◆ Activity ◆
Reproduce the lines below exactly. Skip images.

Dataset excerpts
*** Begin section ***
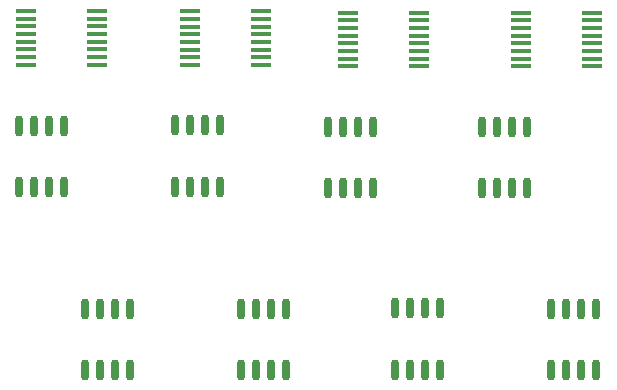
<source format=gbp>
G04 Layer_Color=128*
%FSLAX25Y25*%
%MOIN*%
G70*
G01*
G75*
%ADD34R,0.07100X0.01600*%
%ADD35O,0.02756X0.07087*%
G54D34*
X37189Y161457D02*
D03*
X37189Y158898D02*
D03*
X37189Y151221D02*
D03*
Y143543D02*
D03*
X60811D02*
D03*
Y146102D02*
D03*
Y153779D02*
D03*
Y161457D02*
D03*
Y158898D02*
D03*
Y156339D02*
D03*
Y151221D02*
D03*
Y148661D02*
D03*
X37189D02*
D03*
Y146102D02*
D03*
Y156339D02*
D03*
Y153779D02*
D03*
X89878Y161000D02*
D03*
X89878Y158441D02*
D03*
X89878Y150764D02*
D03*
Y143087D02*
D03*
X113500D02*
D03*
Y145646D02*
D03*
Y153323D02*
D03*
Y161000D02*
D03*
Y158441D02*
D03*
Y155882D02*
D03*
Y150764D02*
D03*
Y148205D02*
D03*
X89878D02*
D03*
Y145646D02*
D03*
Y155882D02*
D03*
Y153323D02*
D03*
X-17622Y161500D02*
D03*
X-17622Y158941D02*
D03*
X-17622Y151264D02*
D03*
Y143587D02*
D03*
X6000D02*
D03*
Y146146D02*
D03*
Y153823D02*
D03*
Y161500D02*
D03*
Y158941D02*
D03*
Y156382D02*
D03*
Y151264D02*
D03*
Y148705D02*
D03*
X-17622D02*
D03*
Y146146D02*
D03*
Y156382D02*
D03*
Y153823D02*
D03*
X147378Y161000D02*
D03*
X147378Y158441D02*
D03*
X147378Y150764D02*
D03*
Y143087D02*
D03*
X171000D02*
D03*
Y145646D02*
D03*
Y153323D02*
D03*
Y161000D02*
D03*
Y150764D02*
D03*
Y148205D02*
D03*
Y158441D02*
D03*
Y155882D02*
D03*
X147378Y148205D02*
D03*
Y145646D02*
D03*
Y155882D02*
D03*
Y153323D02*
D03*
G54D35*
X-5000Y102847D02*
D03*
X-10000D02*
D03*
X-15000D02*
D03*
X-20000D02*
D03*
X-5000Y123319D02*
D03*
X-10000D02*
D03*
X-15000D02*
D03*
X-20000D02*
D03*
X17000Y41827D02*
D03*
X12000D02*
D03*
X7000D02*
D03*
X2000D02*
D03*
X17000Y62299D02*
D03*
X12000D02*
D03*
X7000D02*
D03*
X2000D02*
D03*
X47000Y103000D02*
D03*
X42000D02*
D03*
X37000D02*
D03*
X32000D02*
D03*
X47000Y123472D02*
D03*
X42000D02*
D03*
X37000D02*
D03*
X32000D02*
D03*
X69000Y41827D02*
D03*
X64000D02*
D03*
X59000D02*
D03*
X54000D02*
D03*
X69000Y62299D02*
D03*
X64000D02*
D03*
X59000D02*
D03*
X54000D02*
D03*
X98000Y102500D02*
D03*
X93000D02*
D03*
X88000D02*
D03*
X83000D02*
D03*
X98000Y122972D02*
D03*
X93000D02*
D03*
X88000D02*
D03*
X83000D02*
D03*
X120500Y42000D02*
D03*
X115500D02*
D03*
X110500D02*
D03*
X105500D02*
D03*
X120500Y62472D02*
D03*
X115500D02*
D03*
X110500D02*
D03*
X105500D02*
D03*
X149500Y102500D02*
D03*
X144500D02*
D03*
X139500D02*
D03*
X134500D02*
D03*
X149500Y122972D02*
D03*
X144500D02*
D03*
X139500D02*
D03*
X134500D02*
D03*
X172500Y41827D02*
D03*
X167500D02*
D03*
X162500D02*
D03*
X157500D02*
D03*
X172500Y62299D02*
D03*
X167500D02*
D03*
X162500D02*
D03*
X157500D02*
D03*
M02*

</source>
*** End section ***
◆ Finished task ◆
<source format=gbp>
G04 Layer_Color=128*
%FSLAX25Y25*%
%MOIN*%
G70*
G01*
G75*
%ADD34R,0.07100X0.01600*%
%ADD35O,0.02756X0.07087*%
G54D34*
X37189Y161457D02*
D03*
X37189Y158898D02*
D03*
X37189Y151221D02*
D03*
Y143543D02*
D03*
X60811D02*
D03*
Y146102D02*
D03*
Y153779D02*
D03*
Y161457D02*
D03*
Y158898D02*
D03*
Y156339D02*
D03*
Y151221D02*
D03*
Y148661D02*
D03*
X37189D02*
D03*
Y146102D02*
D03*
Y156339D02*
D03*
Y153779D02*
D03*
X89878Y161000D02*
D03*
X89878Y158441D02*
D03*
X89878Y150764D02*
D03*
Y143087D02*
D03*
X113500D02*
D03*
Y145646D02*
D03*
Y153323D02*
D03*
Y161000D02*
D03*
Y158441D02*
D03*
Y155882D02*
D03*
Y150764D02*
D03*
Y148205D02*
D03*
X89878D02*
D03*
Y145646D02*
D03*
Y155882D02*
D03*
Y153323D02*
D03*
X-17622Y161500D02*
D03*
X-17622Y158941D02*
D03*
X-17622Y151264D02*
D03*
Y143587D02*
D03*
X6000D02*
D03*
Y146146D02*
D03*
Y153823D02*
D03*
Y161500D02*
D03*
Y158941D02*
D03*
Y156382D02*
D03*
Y151264D02*
D03*
Y148705D02*
D03*
X-17622D02*
D03*
Y146146D02*
D03*
Y156382D02*
D03*
Y153823D02*
D03*
X147378Y161000D02*
D03*
X147378Y158441D02*
D03*
X147378Y150764D02*
D03*
Y143087D02*
D03*
X171000D02*
D03*
Y145646D02*
D03*
Y153323D02*
D03*
Y161000D02*
D03*
Y150764D02*
D03*
Y148205D02*
D03*
Y158441D02*
D03*
Y155882D02*
D03*
X147378Y148205D02*
D03*
Y145646D02*
D03*
Y155882D02*
D03*
Y153323D02*
D03*
G54D35*
X-5000Y102847D02*
D03*
X-10000D02*
D03*
X-15000D02*
D03*
X-20000D02*
D03*
X-5000Y123319D02*
D03*
X-10000D02*
D03*
X-15000D02*
D03*
X-20000D02*
D03*
X17000Y41827D02*
D03*
X12000D02*
D03*
X7000D02*
D03*
X2000D02*
D03*
X17000Y62299D02*
D03*
X12000D02*
D03*
X7000D02*
D03*
X2000D02*
D03*
X47000Y103000D02*
D03*
X42000D02*
D03*
X37000D02*
D03*
X32000D02*
D03*
X47000Y123472D02*
D03*
X42000D02*
D03*
X37000D02*
D03*
X32000D02*
D03*
X69000Y41827D02*
D03*
X64000D02*
D03*
X59000D02*
D03*
X54000D02*
D03*
X69000Y62299D02*
D03*
X64000D02*
D03*
X59000D02*
D03*
X54000D02*
D03*
X98000Y102500D02*
D03*
X93000D02*
D03*
X88000D02*
D03*
X83000D02*
D03*
X98000Y122972D02*
D03*
X93000D02*
D03*
X88000D02*
D03*
X83000D02*
D03*
X120500Y42000D02*
D03*
X115500D02*
D03*
X110500D02*
D03*
X105500D02*
D03*
X120500Y62472D02*
D03*
X115500D02*
D03*
X110500D02*
D03*
X105500D02*
D03*
X149500Y102500D02*
D03*
X144500D02*
D03*
X139500D02*
D03*
X134500D02*
D03*
X149500Y122972D02*
D03*
X144500D02*
D03*
X139500D02*
D03*
X134500D02*
D03*
X172500Y41827D02*
D03*
X167500D02*
D03*
X162500D02*
D03*
X157500D02*
D03*
X172500Y62299D02*
D03*
X167500D02*
D03*
X162500D02*
D03*
X157500D02*
D03*
M02*

</source>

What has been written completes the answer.